╔══

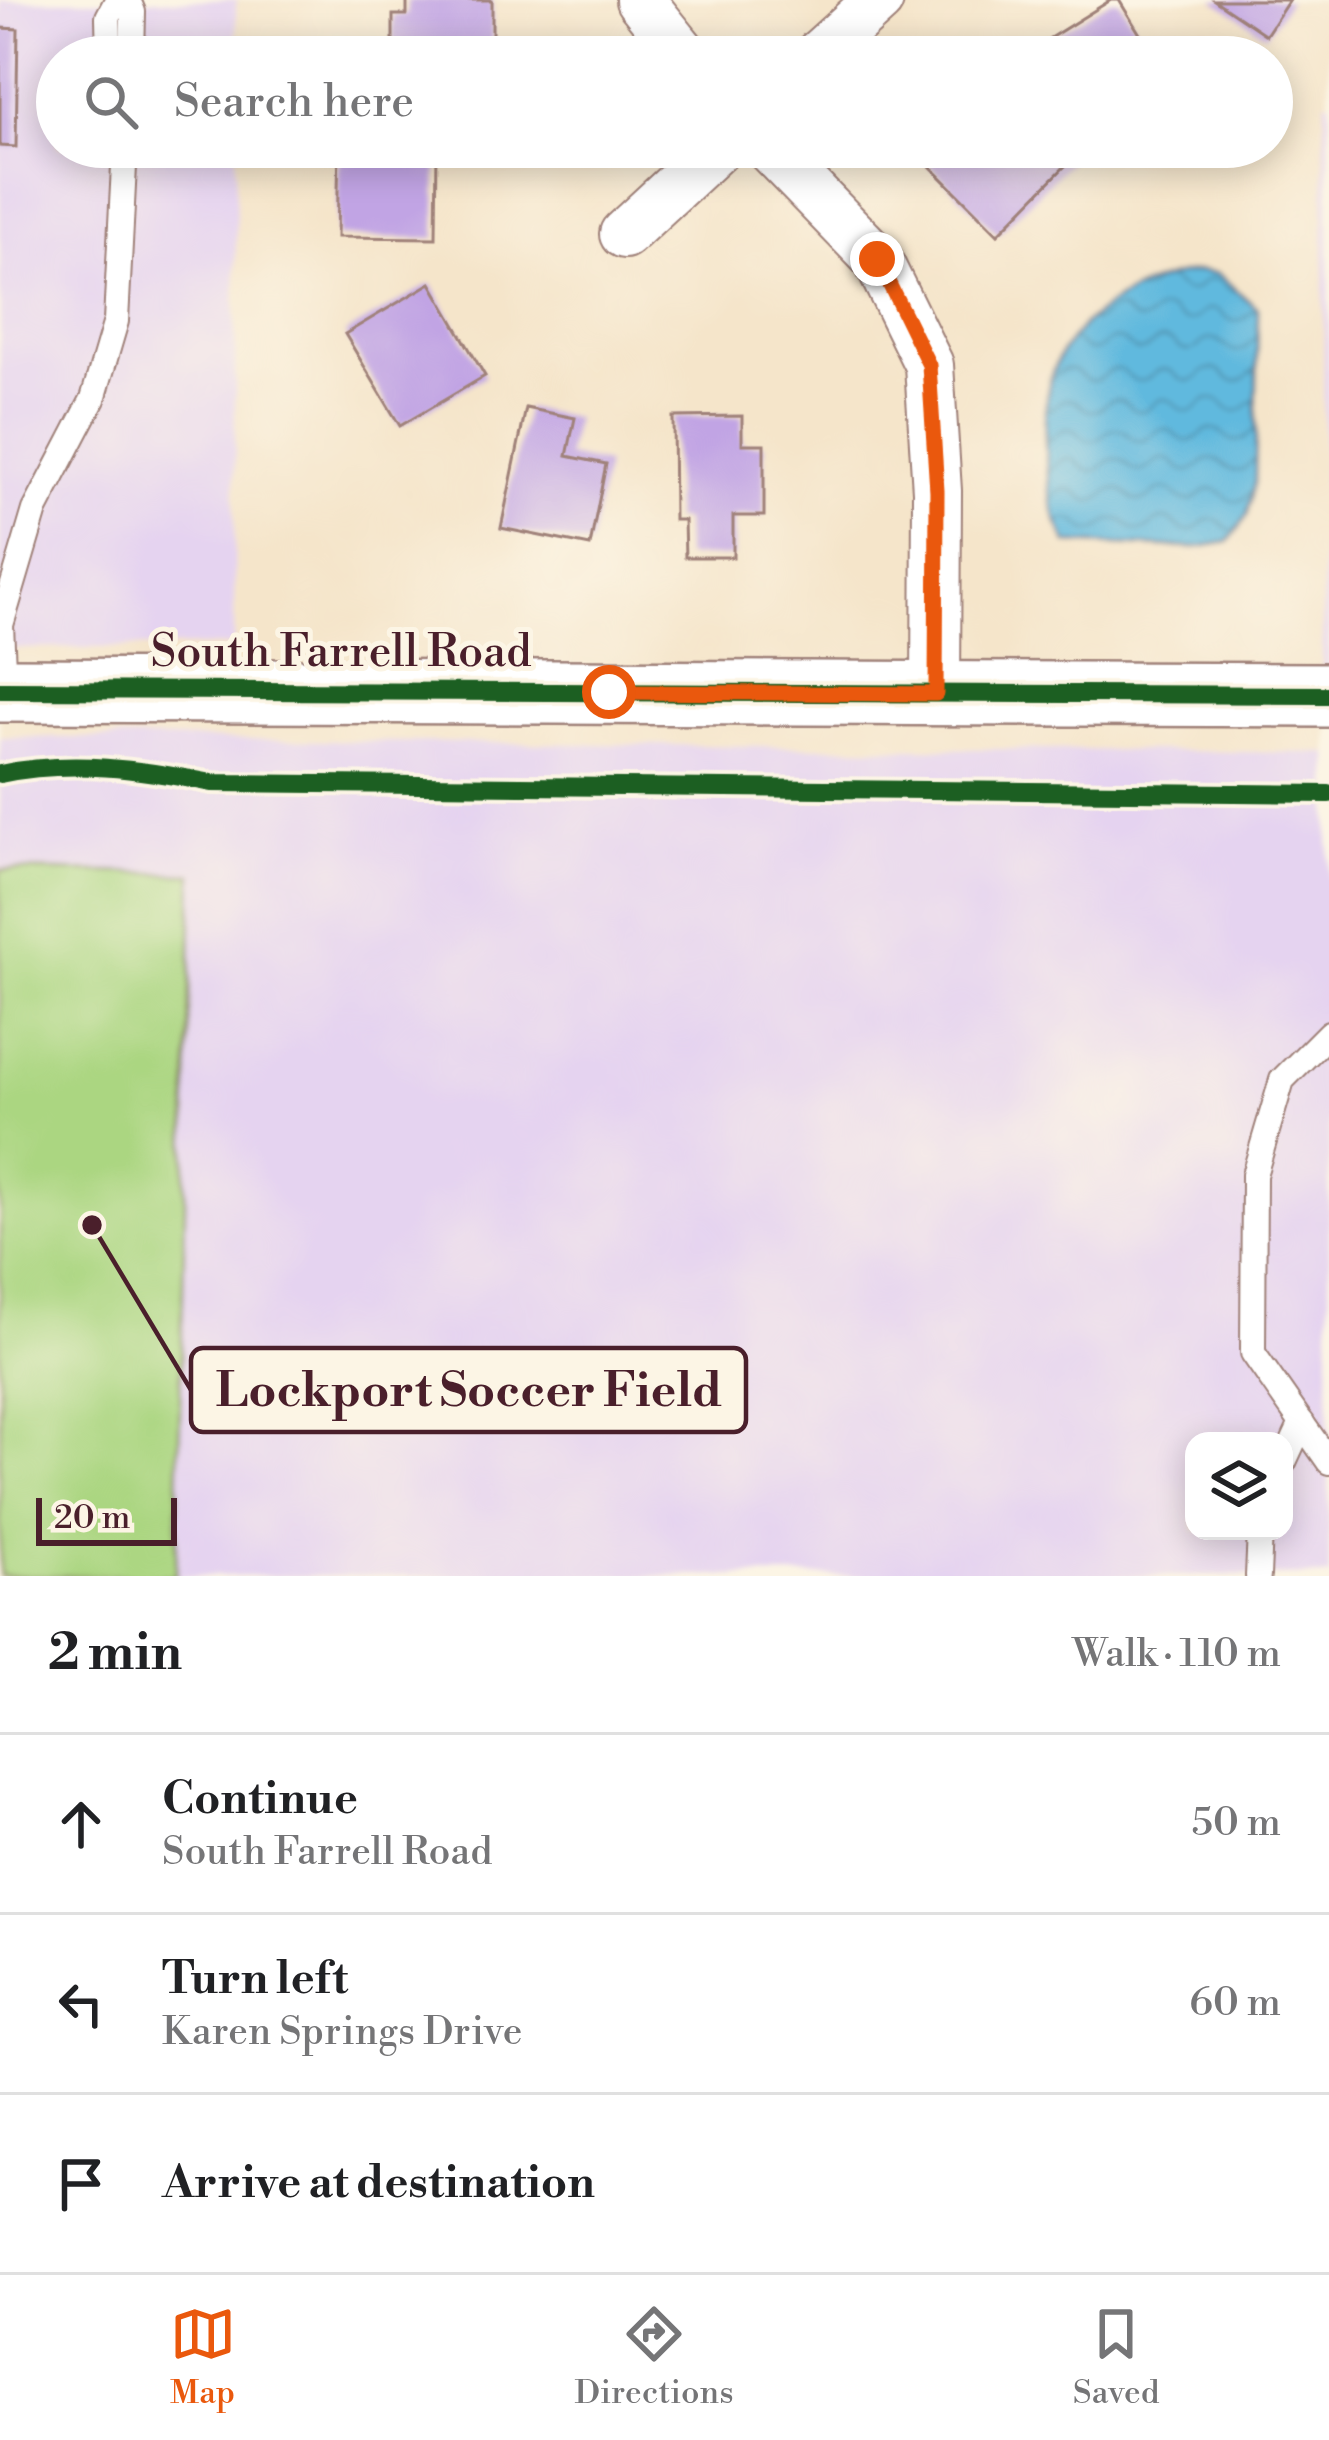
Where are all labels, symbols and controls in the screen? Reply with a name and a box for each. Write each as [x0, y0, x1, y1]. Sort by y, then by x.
search box [36, 36, 1293, 168]
icon: search [78, 69, 144, 135]
text: Search here [174, 74, 414, 131]
route end [850, 232, 904, 286]
street label: South Farrell Road [150, 624, 532, 681]
route start [582, 665, 636, 719]
callout: Lockport Soccer Field [191, 1348, 746, 1432]
text: Lockport Soccer Field [216, 1362, 722, 1422]
map controls [1185, 1432, 1293, 1540]
button: layers [1185, 1432, 1293, 1540]
scale bar [36, 1492, 177, 1545]
text: 20 m [54, 1498, 130, 1539]
text: 2 min [48, 1622, 182, 1686]
text: Walk · 110 m [1072, 1630, 1281, 1679]
text: Continue [162, 1771, 358, 1828]
icon: ahead [48, 1791, 114, 1857]
text: 50 m [1191, 1799, 1281, 1848]
text: South Farrell Road [162, 1828, 492, 1877]
text: Turn left [162, 1951, 348, 2008]
icon: left [48, 1971, 114, 2037]
text: 60 m [1189, 1979, 1281, 2028]
text: Karen Springs Drive [162, 2008, 523, 2057]
icon: arrive [48, 2151, 114, 2217]
text: Arrive at destination [162, 2155, 595, 2212]
tab: Map [170, 2301, 236, 2414]
tab: Directions [575, 2301, 734, 2414]
tab: Saved [1073, 2301, 1159, 2414]

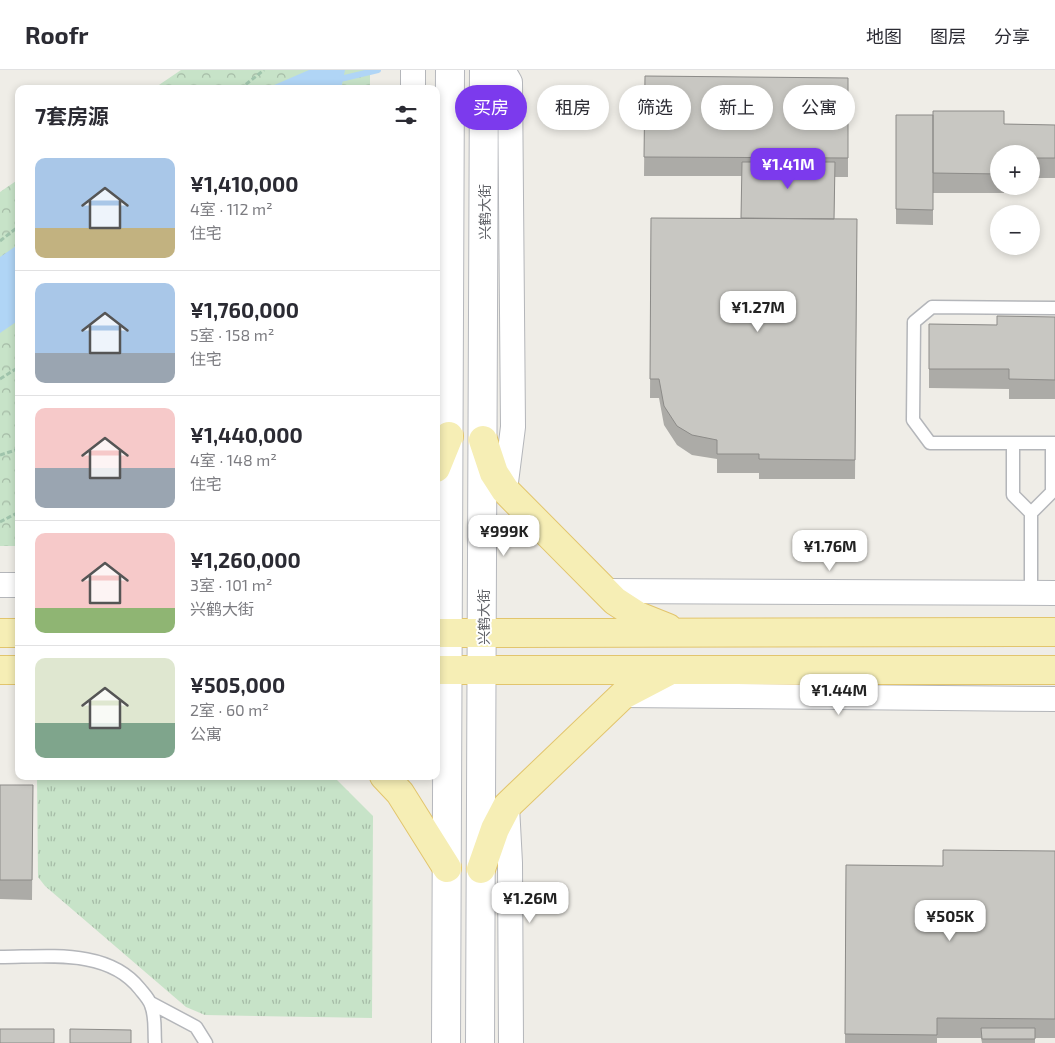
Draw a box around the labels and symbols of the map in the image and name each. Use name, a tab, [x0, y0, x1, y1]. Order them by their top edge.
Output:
pin: ¥1.41M	[747, 148, 829, 190]
street label: 兴鹤大街	[476, 184, 493, 240]
pin: ¥1.27M	[717, 290, 799, 333]
pin: ¥999K	[469, 514, 539, 557]
pin: ¥1.76M	[789, 530, 871, 572]
street label: 兴鹤大街	[475, 589, 492, 645]
pin: ¥1.44M	[798, 674, 880, 716]
pin: ¥1.26M	[489, 882, 571, 924]
pin: ¥505K	[915, 900, 985, 942]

╚══

→ **Goal of the exercise**
These entries are to be printed again word for word, except for the pictures.

→ **Response to this exercise**
Where are all labels, symbols and controls in the screen? Reply with a name and a box for each. Write each as [x0, y0, x1, y1]. Sort by y, then by x.
search box [36, 36, 1293, 168]
icon: search [78, 69, 144, 135]
text: Search here [174, 74, 414, 131]
route end [850, 232, 904, 286]
street label: South Farrell Road [150, 624, 532, 681]
route start [582, 665, 636, 719]
callout: Lockport Soccer Field [191, 1348, 746, 1432]
text: Lockport Soccer Field [216, 1362, 722, 1422]
map controls [1185, 1432, 1293, 1540]
button: layers [1185, 1432, 1293, 1540]
scale bar [36, 1492, 177, 1545]
text: 20 m [54, 1498, 130, 1539]
text: 2 min [48, 1622, 182, 1686]
text: Walk · 110 m [1072, 1630, 1281, 1679]
text: Continue [162, 1771, 358, 1828]
icon: ahead [48, 1791, 114, 1857]
text: 50 m [1191, 1799, 1281, 1848]
text: South Farrell Road [162, 1828, 492, 1877]
text: Turn left [162, 1951, 348, 2008]
icon: left [48, 1971, 114, 2037]
text: 60 m [1189, 1979, 1281, 2028]
text: Karen Springs Drive [162, 2008, 523, 2057]
icon: arrive [48, 2151, 114, 2217]
text: Arrive at destination [162, 2155, 595, 2212]
tab: Map [170, 2301, 236, 2414]
tab: Directions [575, 2301, 734, 2414]
tab: Saved [1073, 2301, 1159, 2414]

Draw a box around the labels and symbols of the map in the image and name each. Use name, a tab, [x0, y0, x1, y1]. Order them by their top edge.
Output:
pin: ¥1.41M	[747, 148, 829, 190]
street label: 兴鹤大街	[476, 184, 493, 240]
pin: ¥1.27M	[717, 290, 799, 333]
pin: ¥999K	[469, 514, 539, 557]
pin: ¥1.76M	[789, 530, 871, 572]
street label: 兴鹤大街	[475, 589, 492, 645]
pin: ¥1.44M	[798, 674, 880, 716]
pin: ¥1.26M	[489, 882, 571, 924]
pin: ¥505K	[915, 900, 985, 942]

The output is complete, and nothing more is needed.